While Seattle hasn’t always been considered one of America’s top business hubs, over recent years many publications, including Forbes, have cited it as a major city to invest in. This can most certainly be attributed to the tech boom it is currently experiencing, yet it has always had a strong case for why its economy is one of long-term stability. Seattle became a capital of aerospace manufacturing when Boeing was founded there in 1916. Still based in the Puget Sound region, Boeing was Seattle’s largest employer, bringing many professionals and homebuyers to the area throughout the decades. Since then peers in the industry, including Space X and Fatigue Technologies, have also set up in Seattle. Another asset is the city’s main harbor, Elliott Bay, one of the world’s busiest ports and a major source of trade and commerce for the Pacific Northwest. Add in the opening of the country’s first Starbucks, the first Costco warehouse, the relocation of Microsoft, along with the founding of Amazon, and one can surmise that Seattle successfully predicted the future of America’s economy as we’ve come to know it. While there are many reasons to move there in pursuit of a career in business, a corporate photographer in Seattle can find the same stability in collaborating with the countless companies setting up and looking to make their mark on the world.

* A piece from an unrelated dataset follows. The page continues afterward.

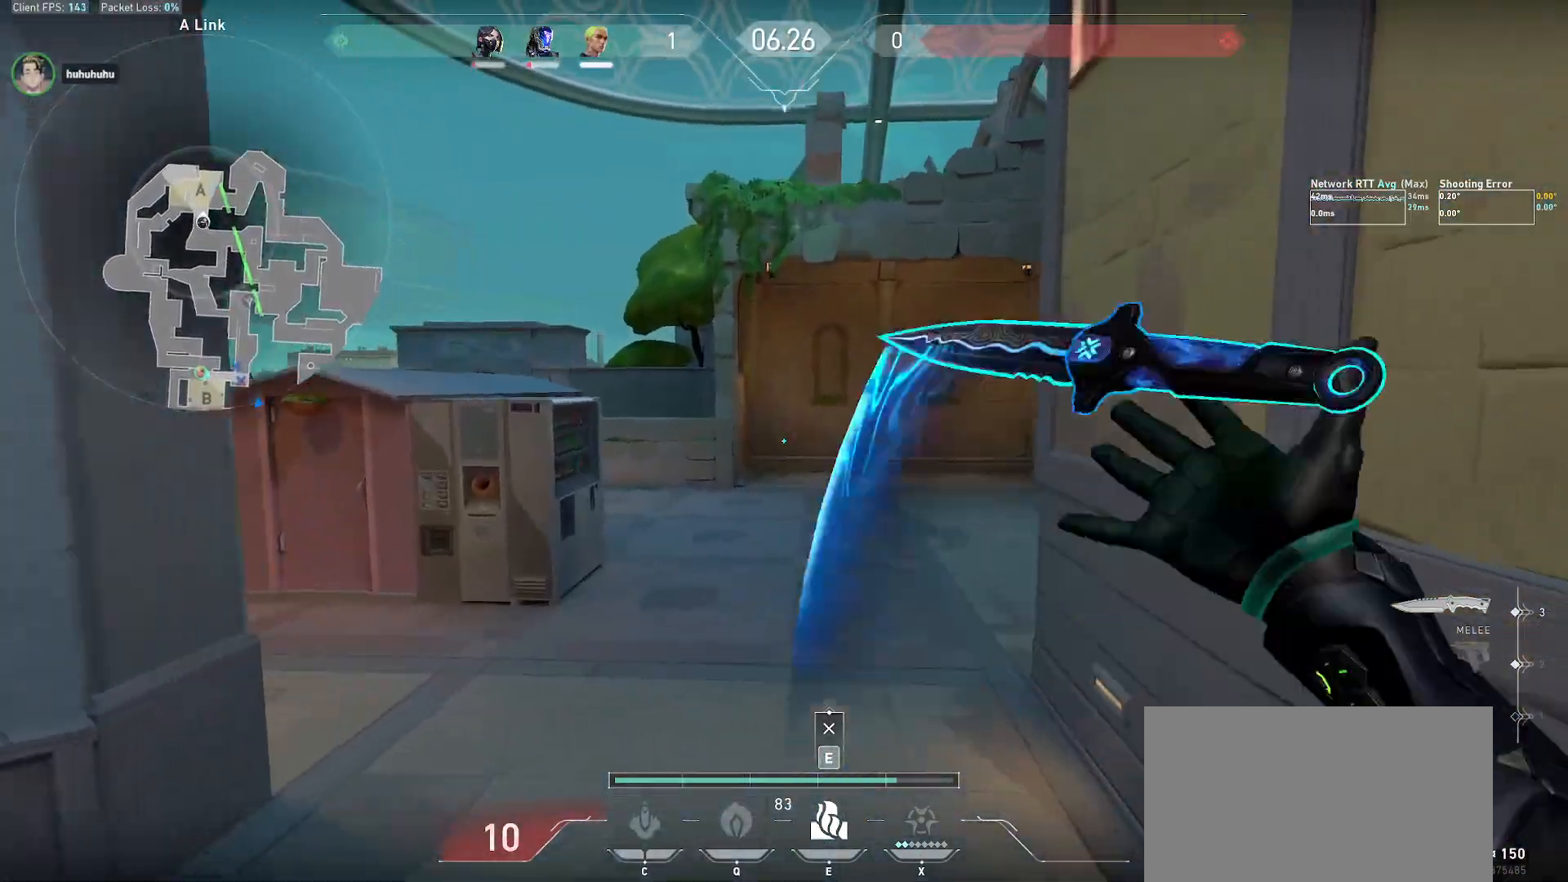
{"keys": ["f", "w"], "mouse": [], "events": [[33, "mouse_right", "down"], [150, "mouse_right", "up"], [267, "f", "down"], [300, "f", "up"], [483, "f", "down"]]}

At Wonderful Machine, we define corporate photography as broadly encompassing the world of business, often showing people dressed in business attire in business environments doing business-like things. It can be shot in reportage, lifestyle, portrait, or conceptual styles. As this city continues to be home to innovation in technology and commerce, here are the best corporate photographers in Seattle to capture it.

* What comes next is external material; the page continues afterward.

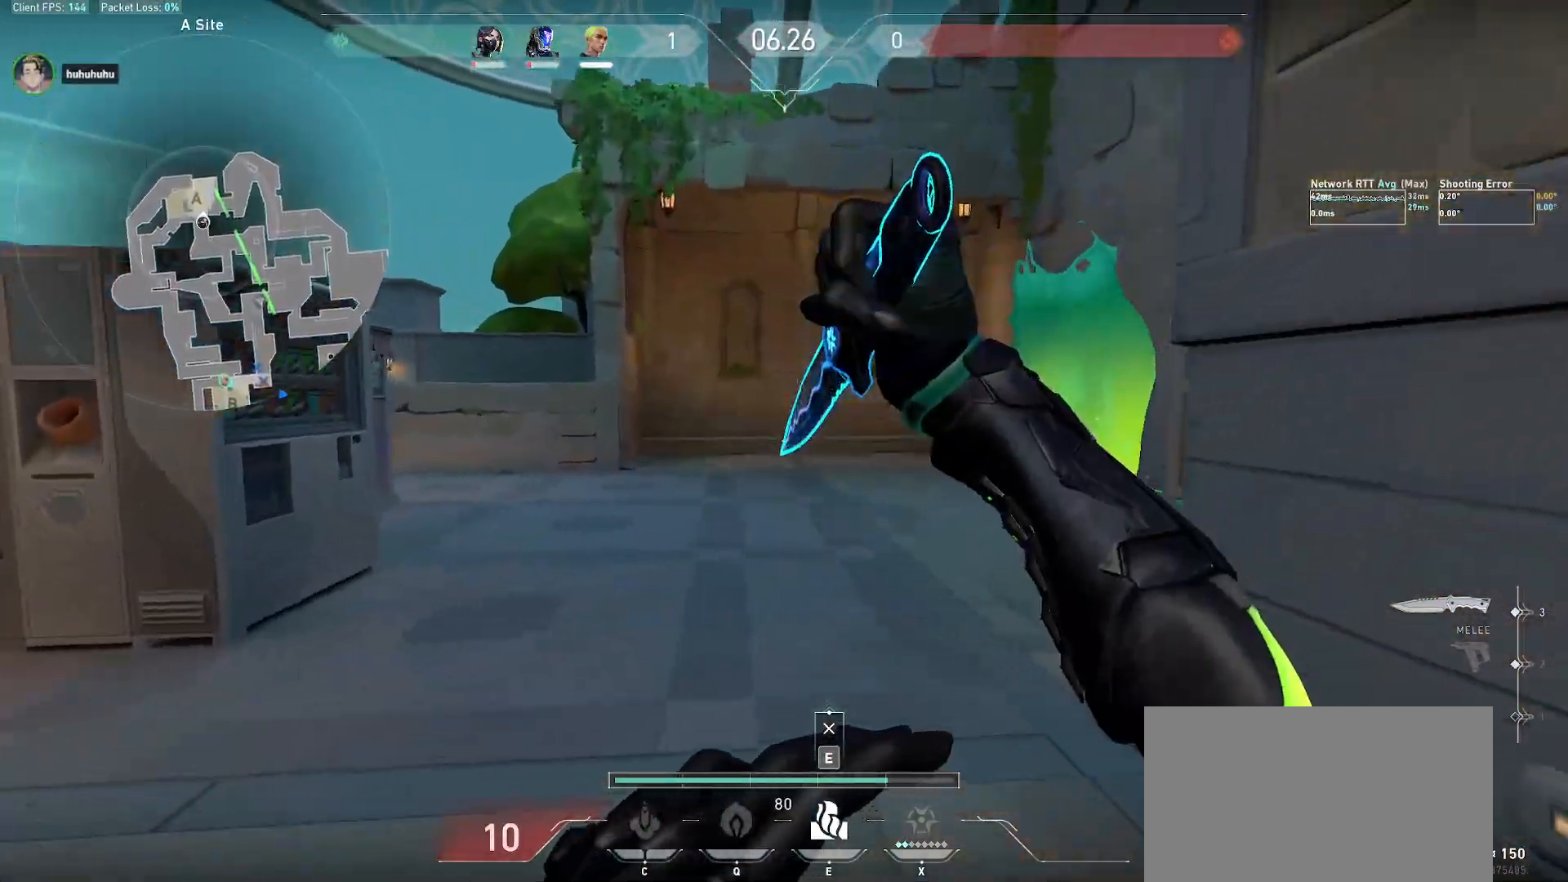
{"keys": ["w"], "mouse": [], "events": [[50, "f", "up"]]}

Rick Dahms is a is a Pulitzer Prize-nominated photographer whose specialty is on-location portraiture. He works worldwide to provide corporations, publishers, and agencies with the shots of their teams to make an effective first impression to the public, one of the most important steps in a business’s development. Rick’s general portrait work is daring in both the locations he chooses as well as the angles he shoots from. This is often done to dramatic effect while also involving elements of conceptual photography, with sharp clarity in both the imagery and the post-production work across his portfolio. Rick’s corporate photography maintains these exciting traits while showcasing his subjects in the most professional of manners. The locations he selects often explore the most creative aspects of an office, showing a preference for bold colors. His studio-shot corporate work involves sparse white, gray, or black backgrounds, giving the attire of his subjects the louder voice in showcasing a quiet vibrancy to their personalities. One thing all of Rick’s subjects have in common is their calm, yet positive demeanor while displaying freedom to express themselves within the ideals of business-related portraiture.
My shoots are, generally, low-key and relaxed. It makes for a nice environment for “real people” or executives that aren’t comfortable in front of a camera.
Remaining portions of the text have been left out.